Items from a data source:

━━━━━━━━━━━━━━━━━━━━━━━━━━━━━━

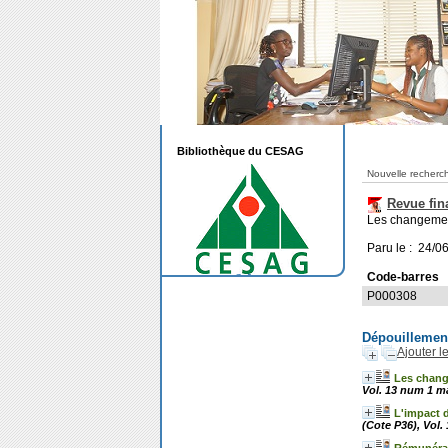
Bibliothèque du CESAG
Nouvelle recherc
Revue fin
Les changements
Paru le : 24/0
Code-barres
P000308
Dépouillemen
Ajouter l
Les change
Vol. 13 num 1 ma
L'impact 
(Cote P36), Vol.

━━━━━━━━━━━━━━━━━━━━━━━━━━━━━━

◆ Exercise:
For this exercise, please reproduce the records above exactly and drop the images.

◆ Written reply:
Bibliothèque du CESAG
Nouvelle recherc
Revue fin
Les changements
Paru le : 24/0
Code-barres
P000308
Dépouillemen
Ajouter l
Les change
Vol. 13 num 1 ma
L'impact 
(Cote P36), Vol.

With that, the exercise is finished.